Chuck Scott

No. 84, 47
- Position: Wide receiver

Personal information
- Born: May 24, 1963 (age 63) Jacksonville, Florida, U.S.
- Listed height: 6 ft 2 in (1.88 m)
- Listed weight: 198 lb (90 kg)

Career information
- High school: Lake Howell (FL)
- College: Vanderbilt
- NFL draft: 1985: 2nd round, 50th overall pick

Career history
- Los Angeles Rams (1985–1986); Dallas Cowboys (1987); San Francisco 49ers (1988)*;
- * Offseason or practice squad member only

Awards and highlights
- First-team All-American (1983); 2× First-team All-SEC (1983, 1984);

Career NFL statistics
- Receptions: 6
- Receiving yards: 87
- Stats at Pro Football Reference

= Chuck Scott =

American football player (born 1963)

Charles John Miller Scott (born May 24, 1963) is an American former professional football player who was a wide receiver in the National Football League (NFL) for the Los Angeles Rams and Dallas Cowboys. He played college football at Vanderbilt University.

==Early life==
Scott attended Lake Howell High School, where he participated in football and track. He accepted a football scholarship from Vanderbilt University. As a freshman, he played mostly on special teams.

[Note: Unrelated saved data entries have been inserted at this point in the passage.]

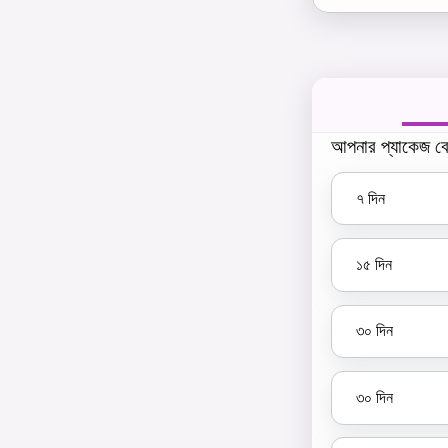
আপনার প্যাকেজ বে
৭
দিন
১৫
দিন
৩০
দিন
৩০
দিন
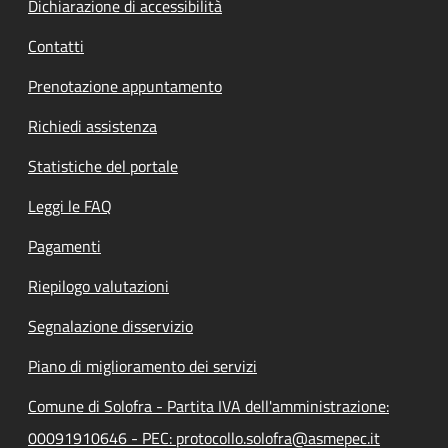
Dichiarazione di accessibilità
Contatti
Prenotazione appuntamento
Richiedi assistenza
Statistiche del portale
Leggi le FAQ
Pagamenti
Riepilogo valutazioni
Segnalazione disservizio
Piano di miglioramento dei servizi
Comune di Solofra - Partita IVA dell'amministrazione:
00091910646 - PEC: protocollo.solofra@asmepec.it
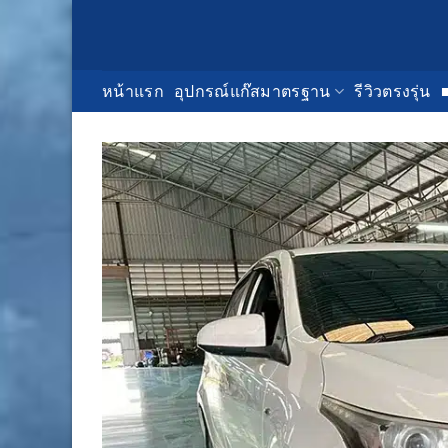
Skip
to
content
หน้าแรก
อุปกรณ์แก๊สมาตรฐาน
รีวิวตรงรุ่น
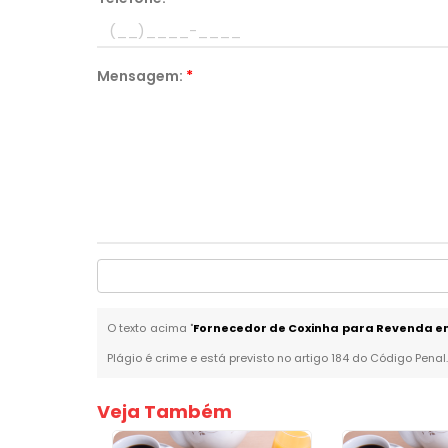
Mensagem:
*
O texto acima "
Fornecedor de Coxinha para Revenda e
Plágio é crime e está previsto no artigo 184 do Código Penal
Veja Também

As a sophomore, he was named starter at flanker, posting 21 receptions for 273 yards (13-yard avg.) and 3 touchdowns. In the 1982 Hall of Fame Classic, he caught five passes for 93 yards in a 28-36 loss against Air Force.

As a junior, he played on a team with a 2-9 record, which led the league in pass attempts because it usually played from behind. He was switched to tight end, setting an NCAA record for the position with 70 receptions (third in school history and second on the team) and tied the record with 9 touchdowns, while also tallying 971 receiving yards (third in school history and led the team). He was recognized by The Sporting News as a first-team All-American.

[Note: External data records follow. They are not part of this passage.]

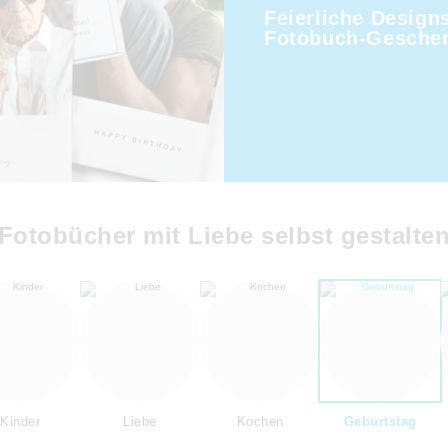
Feierliche Designs
Fotobuch-Gesche
Fotobücher mit Liebe selbst gestalte
Kinder
Liebe
Kochen
Geburtstag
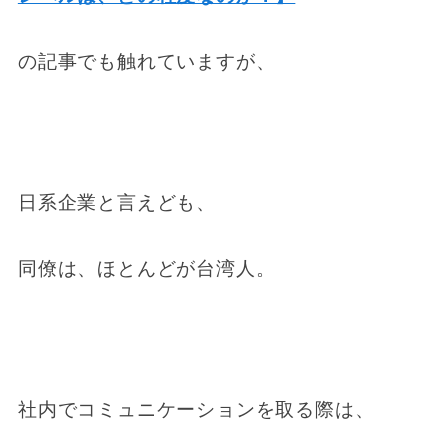
の記事でも触れていますが、
日系企業と言えども、
同僚は、ほとんどが台湾人。
社内でコミュニケーションを取る際は、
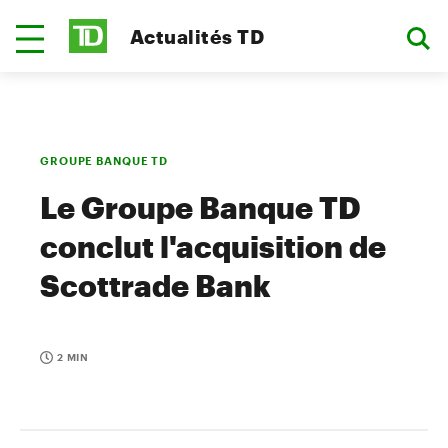
Actualités TD
GROUPE BANQUE TD
Le Groupe Banque TD
conclut l'acquisition de
Scottrade Bank
2 MIN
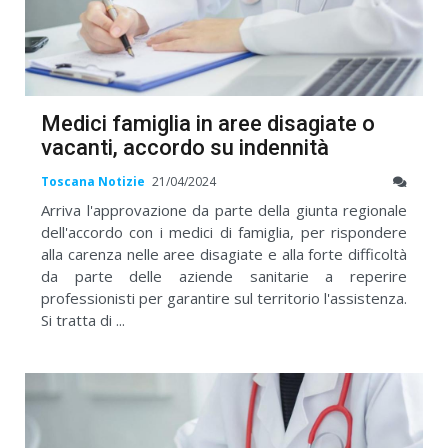
Medici famiglia in aree disagiate o
vacanti, accordo su indennità
Toscana Notizie
21/04/2024
Arriva l'approvazione da parte della giunta regionale
dell'accordo con i medici di famiglia, per rispondere
alla carenza nelle aree disagiate e alla forte difficoltà
da parte delle aziende sanitarie a reperire
professionisti per garantire sul territorio l'assistenza.
Si tratta di ...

As a senior, he played between the flanker and tight end position, collecting 54 receptions (second on the team) for 975 yards (second in school history and led the team), with a 18.1-yard average and 8 touchdowns.

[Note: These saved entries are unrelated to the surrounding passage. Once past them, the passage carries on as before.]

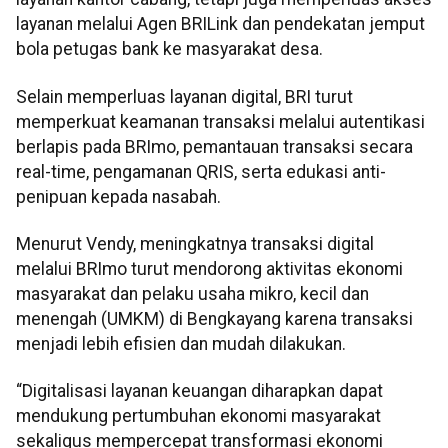
layanan melalui Agen BRILink dan pendekatan jemput
bola petugas bank ke masyarakat desa.
Selain memperluas layanan digital, BRI turut
memperkuat keamanan transaksi melalui autentikasi
berlapis pada BRImo, pemantauan transaksi secara
real-time, pengamanan QRIS, serta edukasi anti-
penipuan kepada nasabah.
Menurut Vendy, meningkatnya transaksi digital
melalui BRImo turut mendorong aktivitas ekonomi
masyarakat dan pelaku usaha mikro, kecil dan
menengah (UMKM) di Bengkayang karena transaksi
menjadi lebih efisien dan mudah dilakukan.
“Digitalisasi layanan keuangan diharapkan dapat
mendukung pertumbuhan ekonomi masyarakat
sekaligus mempercepat transformasi ekonomi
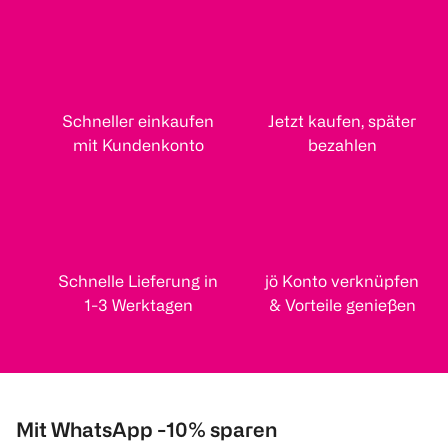
Schneller einkaufen
Jetzt kaufen, später
mit Kundenkonto
bezahlen
Schnelle Lieferung in
jö Konto verknüpfen
1-3 Werktagen
& Vorteile genießen
Mit WhatsApp -10% sparen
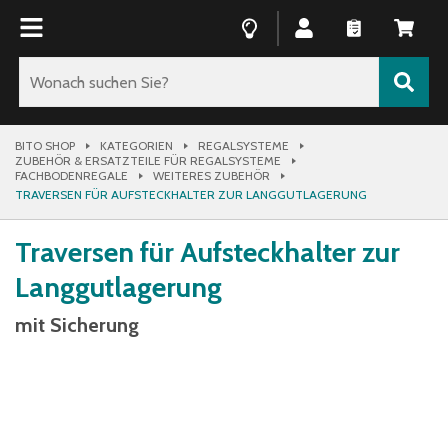
BITO SHOP
KATEGORIEN
REGALSYSTEME
ZUBEHÖR & ERSATZTEILE FÜR REGALSYSTEME
FACHBODENREGALE
WEITERES ZUBEHÖR
TRAVERSEN FÜR AUFSTECKHALTER ZUR LANGGUTLAGERUNG
Traversen für Aufsteckhalter zur
Langgutlagerung
mit Sicherung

Scott finished his college career with 145 receptions (second in school history), 2,219 yards (second in school history), a 15.3-yard average and 20 touchdowns (second in school history).

In 2007, he was recognized as an SEC Football Legend.

==Professional career==
===Los Angeles Rams===
Scott was selected by the Los Angeles Rams in the second round (50th overall) of the 1985 NFL draft. On September 3, he was placed on the injured reserve list with a shoulder injury he suffered in the third preseason game.

On September 1, 1986, he was waived only to be recalled from waivers on September 3. He played in just 8 games, making 5 receptions for 76 yards, before being placed on the injured reserve list on November 13. Scott was released on September 7, 1987.

===Dallas Cowboys===
After the NFLPA strike was declared on the third week of the 1987 season, those contests were canceled (reducing the 16 game season to 15) and the NFL decided that the games would be played with replacement players. In September, he was signed to be a part of the Dallas replacement team that was given the mock name "Rhinestone Cowboys" by the media. He appeared in 2 games as a third-string wide receiver. His only statistic was one reception for 11 yards against the Philadelphia Eagles. He was released on October 26, at the end of the strike.

===San Francisco 49ers===
In 1988, he was signed as a free agent by the San Francisco 49ers. He was released on August 14.

==Personal life==
Scott works for a ministry in Nashville named Young Life.